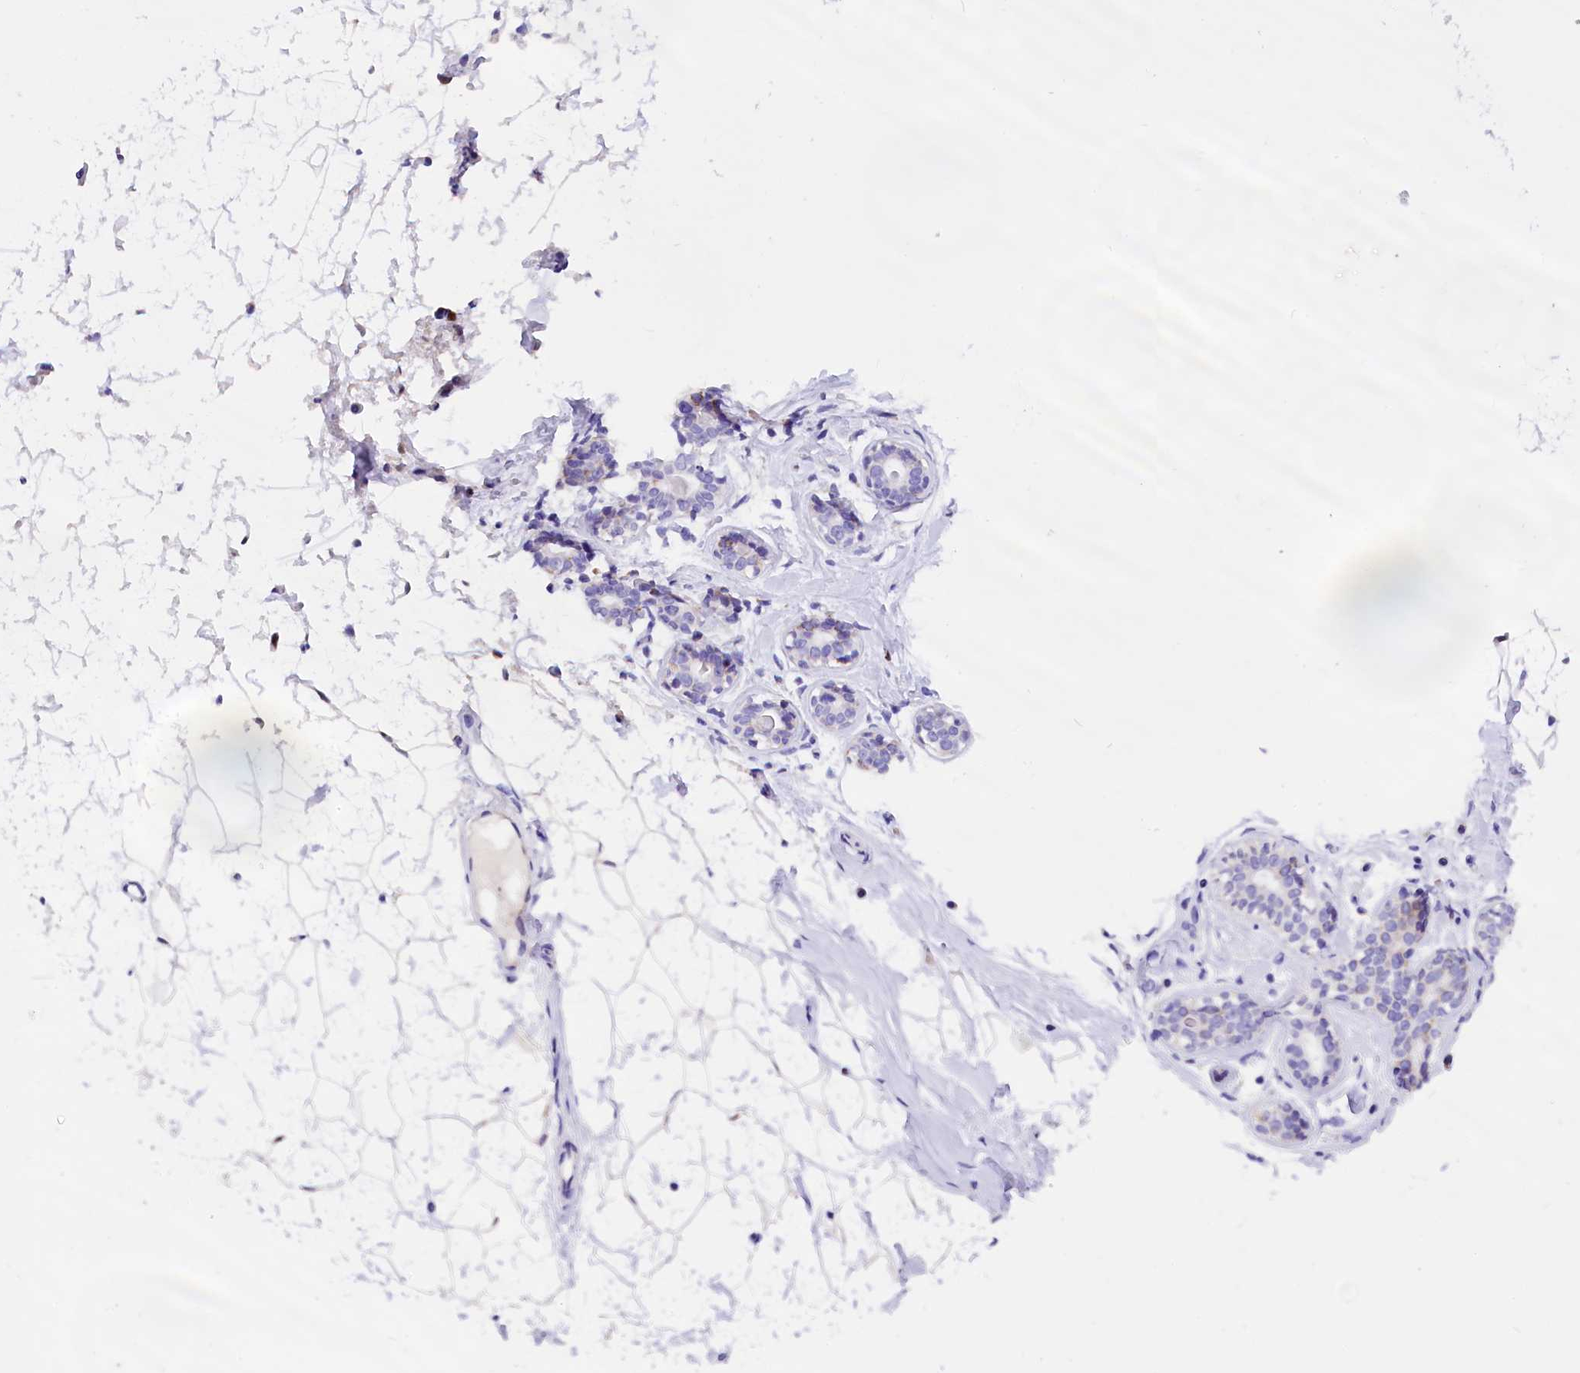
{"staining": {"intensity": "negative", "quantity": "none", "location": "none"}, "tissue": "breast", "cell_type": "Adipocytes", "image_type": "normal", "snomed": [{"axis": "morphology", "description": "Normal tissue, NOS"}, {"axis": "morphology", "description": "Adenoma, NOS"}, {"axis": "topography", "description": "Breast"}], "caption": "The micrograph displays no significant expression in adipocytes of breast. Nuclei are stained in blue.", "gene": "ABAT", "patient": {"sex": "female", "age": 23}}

::::::::

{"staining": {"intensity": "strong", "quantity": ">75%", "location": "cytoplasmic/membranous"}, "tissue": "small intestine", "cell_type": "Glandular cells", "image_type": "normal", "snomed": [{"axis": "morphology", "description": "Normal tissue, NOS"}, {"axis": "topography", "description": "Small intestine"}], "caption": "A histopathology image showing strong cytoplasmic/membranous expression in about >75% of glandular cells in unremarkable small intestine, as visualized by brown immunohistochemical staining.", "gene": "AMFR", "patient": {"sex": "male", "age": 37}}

::::::::

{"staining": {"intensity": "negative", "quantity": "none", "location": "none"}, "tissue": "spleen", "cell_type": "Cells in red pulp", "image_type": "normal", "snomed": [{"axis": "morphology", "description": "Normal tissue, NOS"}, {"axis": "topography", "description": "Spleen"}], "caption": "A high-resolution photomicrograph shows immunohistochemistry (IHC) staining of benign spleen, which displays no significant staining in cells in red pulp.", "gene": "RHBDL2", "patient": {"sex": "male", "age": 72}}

::::::::

Go through the listing above and locate each line that holds the word "none". Copy those lines.

**SOLUTION FOR THIS PROBLEM:**
{"staining": {"intensity": "negative", "quantity": "none", "location": "none"}, "tissue": "breast", "cell_type": "Adipocytes", "image_type": "normal", "snomed": [{"axis": "morphology", "description": "Normal tissue, NOS"}, {"axis": "morphology", "description": "Adenoma, NOS"}, {"axis": "topography", "description": "Breast"}], "caption": "The micrograph displays no significant expression in adipocytes of breast. Nuclei are stained in blue.", "gene": "ABAT", "patient": {"sex": "female", "age": 23}}
{"staining": {"intensity": "negative", "quantity": "none", "location": "none"}, "tissue": "spleen", "cell_type": "Cells in red pulp", "image_type": "normal", "snomed": [{"axis": "morphology", "description": "Normal tissue, NOS"}, {"axis": "topography", "description": "Spleen"}], "caption": "A high-resolution photomicrograph shows immunohistochemistry (IHC) staining of benign spleen, which displays no significant staining in cells in red pulp.", "gene": "RHBDL2", "patient": {"sex": "male", "age": 72}}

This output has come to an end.